The briefing says the model projects most figures to peak in late January, then decline. Daily hospitalizations globally will increase to 2.3 million by the end of January, according to the model, and COVID-related deaths would increase to 7,190, then decrease, according to the model. It projects a total of 6,334,000 reported COVID deaths globally by May 1.

Case numbers have peaked and are quickly decreasing in the U.S., AP reported. The same pattern has been seen in Britain and South Africa. Despite U.S. deaths still increasing, currently at 2,000 reported daily, hospital admissions have begun to decrease. A reduction in deaths is expected to follow.

The World Health Organization also released a statement Monday, saying the group hopes to end the emergency phase this year and that "Omicron offers plausible hope for stabilization and normalization."

Model, COVID, High Immunity, Case Decrease
Daily hospitalizations globally will increase to 2.3 million by the end of January, then decline, according to the Institute for Health Metrics and Evaluation COVID model. Above, a medic from the Palestinian Health Ministry dips a swab sample to test for the coronavirus, in the village of Dura west of Hebron, in the Israeli-occupied West Bank, on January 23, 2022. Hazem Bader/AFP via Getty Images

However, in many other countries, there are reports of twice as many cases in the past two weeks compared with the previous 14 days, DW reported. Increase in cases were reported in 141 countries, with 93 reporting twice as many in the past two weeks. Forty-four countries reported having less cases these past two weeks compared to the two weeks prior. Of those 44 countries, just two reported no new cases in the past four weeks.

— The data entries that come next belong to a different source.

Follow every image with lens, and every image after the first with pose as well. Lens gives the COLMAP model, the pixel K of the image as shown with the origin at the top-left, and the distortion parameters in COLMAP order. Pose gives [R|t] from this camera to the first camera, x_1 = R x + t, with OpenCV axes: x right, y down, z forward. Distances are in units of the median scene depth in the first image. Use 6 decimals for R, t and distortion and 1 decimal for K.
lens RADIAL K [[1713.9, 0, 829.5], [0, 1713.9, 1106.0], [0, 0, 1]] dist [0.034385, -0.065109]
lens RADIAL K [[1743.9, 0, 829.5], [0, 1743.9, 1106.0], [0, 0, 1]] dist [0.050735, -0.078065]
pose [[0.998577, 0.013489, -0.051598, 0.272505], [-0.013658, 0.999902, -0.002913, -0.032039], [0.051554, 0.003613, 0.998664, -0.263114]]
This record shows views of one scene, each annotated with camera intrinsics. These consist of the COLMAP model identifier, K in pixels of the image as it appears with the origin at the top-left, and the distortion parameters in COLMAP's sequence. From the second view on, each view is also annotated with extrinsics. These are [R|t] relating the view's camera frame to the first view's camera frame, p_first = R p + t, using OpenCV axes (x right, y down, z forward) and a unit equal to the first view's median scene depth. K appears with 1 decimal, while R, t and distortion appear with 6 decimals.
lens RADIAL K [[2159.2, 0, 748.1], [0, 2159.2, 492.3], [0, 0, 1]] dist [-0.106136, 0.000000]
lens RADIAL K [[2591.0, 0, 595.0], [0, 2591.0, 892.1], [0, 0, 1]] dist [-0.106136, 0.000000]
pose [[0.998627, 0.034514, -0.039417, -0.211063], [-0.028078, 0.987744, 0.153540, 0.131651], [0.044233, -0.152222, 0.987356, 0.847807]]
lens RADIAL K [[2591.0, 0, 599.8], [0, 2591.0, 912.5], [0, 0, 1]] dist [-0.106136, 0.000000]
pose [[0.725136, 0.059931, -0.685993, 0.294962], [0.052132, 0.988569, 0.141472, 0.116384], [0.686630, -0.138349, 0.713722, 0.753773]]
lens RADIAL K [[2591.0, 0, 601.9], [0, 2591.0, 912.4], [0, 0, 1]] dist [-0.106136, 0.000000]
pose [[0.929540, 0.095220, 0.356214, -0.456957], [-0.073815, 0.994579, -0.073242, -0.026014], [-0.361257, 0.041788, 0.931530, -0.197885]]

While researchers may also predict high immunity, it may not be herd immunity. Between 70 and 90 percent of the population needs to be infected to acquire herd immunity, according to the American Lung Association. In a majority of cases, herd immunity is achieved with an effective vaccine. Out of the global population, 60.5 percent of people have had at least one dose of COVID vaccine, according to Our World In Data.

A new variant could also impact the growing immunity, AP reported.

"There's still a lot of pain before Omicron has run its course," Lauren Ancel Meyers, director of the University of Texas COVID-19 Modeling Consortium, said, according to AP. "It's very plausible that Omicron will be a turning point in terms of our relationship with this virus."

"For Omicron, the protection from prior infections was lower, perhaps 50 percent protection against infection," Murray said in the email. "For a new variant, we simply do not know. The key point, however, is that even if past infection does not provide great protection against infection with a new variant, we expect that past infection and vaccination will provide considerable protection against hospitalization and death."

Murray said in the email that while a new variant is highly likely, any future surges are expected to differ from the ones seen in the pandemic so far.

"...With heightened global immunity from vaccination and widespread infection with Omicron, combined with the increasing availability of the new and highly effective anti-virals, and the knowledge that high-risk individuals can protect themselves with high quality masks and social distancing, we expect that hospitalization and death for future surges should be more like seasonal flu than the original waves of the COVID-19 pandemic," Murray said.

Update 01/24 9:49 PM: This story was updated to include comments from Dr. Christopher Murray.